Working, always working, even on the weekend. Spreadsheets are impatient
And insensitive to our whims. A+B= C regardless of the outcome you desire.
So check the formula, get it right. Make the numbers tell the story.
But the sun is warm on my shoulders and I am too tired to analyze
numbers, too distracted to wrestle with logic. Home beckons, not my home
but my home, where walls, scents, and arms hug me, where coffee waits,
where candles burn, where photographs breathe.
So I will drive 40 miles today, park my car where my copper
Dodge once sat, covered in tree sap, faded ugly paint that would never shine
no matter how hard I tried to polish out the white haze ghosting
its hood. Still, it was mine, and I was proud to have it until I traded it to
my brother for his little red hatchback. I remember blushing
when I cleaned it up and saw blond hair all over the backseat.
And I remember wanting my car back. He ran it into the ground his ex-girlfriend told me.
Into the ground. What does that mean ? Did it burst into flames, did it fall apart
piece by piece , or is it still parked in a driveway, broken beyond repair
but bringing comfort to an owner who at least still has it? It was a classic, after all.
Check the date. I should have held on to it, I regret letting it go
for a shinier, newer car that I eventually grew tired of and sold
for next to nothing. But what does a child know about these things?
Into the ground. What does that mean? It sounds so final, demands an explanation.
And where is the blue Maverick? I loved that night we drove around town,
all of us together, and they played guitar and sang Dust in the Wind
on the steps of the high school, an impromptu concert given by a choir of fools
Suddenly there were old people peeking through curtains,
phone in hand ready to call the police, like we were some demons released
into their buttoned-up neighborhood upon the witching hour.
Between gasps of laughter I said check the time
and we all laughed until we cried when we realized it was 2AM. And so we left—
knowing, of course we would come back another day. We never did.
He parked his blue Maverick next to the bridal veil bush, behind the copper car
which sparkled now–thanks to the gentle, but insistent glow
of the streetlight and he asked will you and I said yes and he kissed me
and my heart skipped a beat, and Dust in the Wind
became my favorite song, and October 9th my favorite day, and that night
I dreamt acoustic.
How the heart tries to get its way. Rudely dismisses logic, befriends regret.

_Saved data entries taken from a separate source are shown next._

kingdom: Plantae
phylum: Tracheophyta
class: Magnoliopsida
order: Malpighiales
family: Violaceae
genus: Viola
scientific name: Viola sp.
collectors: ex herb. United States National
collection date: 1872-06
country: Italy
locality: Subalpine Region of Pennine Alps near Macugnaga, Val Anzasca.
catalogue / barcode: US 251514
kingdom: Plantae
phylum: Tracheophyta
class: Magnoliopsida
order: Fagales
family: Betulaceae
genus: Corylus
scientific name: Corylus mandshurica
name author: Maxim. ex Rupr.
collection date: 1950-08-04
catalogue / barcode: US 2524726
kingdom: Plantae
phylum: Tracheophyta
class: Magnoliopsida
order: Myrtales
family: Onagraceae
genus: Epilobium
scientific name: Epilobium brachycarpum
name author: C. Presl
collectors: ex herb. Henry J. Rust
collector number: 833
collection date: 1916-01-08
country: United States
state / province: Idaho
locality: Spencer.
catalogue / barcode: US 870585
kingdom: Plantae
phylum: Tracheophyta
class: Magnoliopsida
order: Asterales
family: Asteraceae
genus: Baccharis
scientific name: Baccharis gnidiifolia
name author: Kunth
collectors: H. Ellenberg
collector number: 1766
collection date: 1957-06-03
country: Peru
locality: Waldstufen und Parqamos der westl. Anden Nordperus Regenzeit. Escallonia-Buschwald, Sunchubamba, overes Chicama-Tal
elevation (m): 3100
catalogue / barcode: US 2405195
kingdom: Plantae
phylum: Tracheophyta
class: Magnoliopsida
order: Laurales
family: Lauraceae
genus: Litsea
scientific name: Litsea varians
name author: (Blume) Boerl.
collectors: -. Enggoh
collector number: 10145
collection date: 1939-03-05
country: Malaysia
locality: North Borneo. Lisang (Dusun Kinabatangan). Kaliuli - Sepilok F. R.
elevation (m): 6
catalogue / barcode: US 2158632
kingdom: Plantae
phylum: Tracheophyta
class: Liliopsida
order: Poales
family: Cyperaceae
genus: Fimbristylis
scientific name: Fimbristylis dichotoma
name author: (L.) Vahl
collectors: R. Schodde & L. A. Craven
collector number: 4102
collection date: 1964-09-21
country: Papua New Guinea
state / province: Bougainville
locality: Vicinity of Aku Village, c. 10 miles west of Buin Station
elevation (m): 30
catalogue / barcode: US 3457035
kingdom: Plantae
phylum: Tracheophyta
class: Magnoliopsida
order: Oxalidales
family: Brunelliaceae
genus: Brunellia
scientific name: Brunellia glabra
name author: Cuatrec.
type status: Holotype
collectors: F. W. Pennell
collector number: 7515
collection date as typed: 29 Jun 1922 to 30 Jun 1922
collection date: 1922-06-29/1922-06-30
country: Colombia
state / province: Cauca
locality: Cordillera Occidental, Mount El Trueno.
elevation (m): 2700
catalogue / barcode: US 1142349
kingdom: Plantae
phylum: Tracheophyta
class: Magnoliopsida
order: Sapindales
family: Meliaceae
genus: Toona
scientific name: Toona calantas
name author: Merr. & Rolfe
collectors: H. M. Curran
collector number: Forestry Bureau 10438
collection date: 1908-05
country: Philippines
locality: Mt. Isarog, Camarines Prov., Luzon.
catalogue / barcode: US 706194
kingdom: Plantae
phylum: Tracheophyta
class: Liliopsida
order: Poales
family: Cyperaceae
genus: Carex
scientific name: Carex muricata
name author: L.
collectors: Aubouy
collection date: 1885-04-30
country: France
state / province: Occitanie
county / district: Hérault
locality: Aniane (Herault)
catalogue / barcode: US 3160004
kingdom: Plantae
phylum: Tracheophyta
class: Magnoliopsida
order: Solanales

Stay home, stay close. Be safe. It is the season of haunting,
of wailing, of gnashing of teeth and dressed up corpses mimicking life;
of pennies dropped from prostrate pockets, of apologies
littering gravestones like November leaves—brittle, dead,
useless. Strike a match. Watch them burn. This is the season
of dust in the wind, and ghosts in bushes peering through bridal veil,
blooms long since cut and discarded or fallen away,
driven into the ground by life that has passed them by.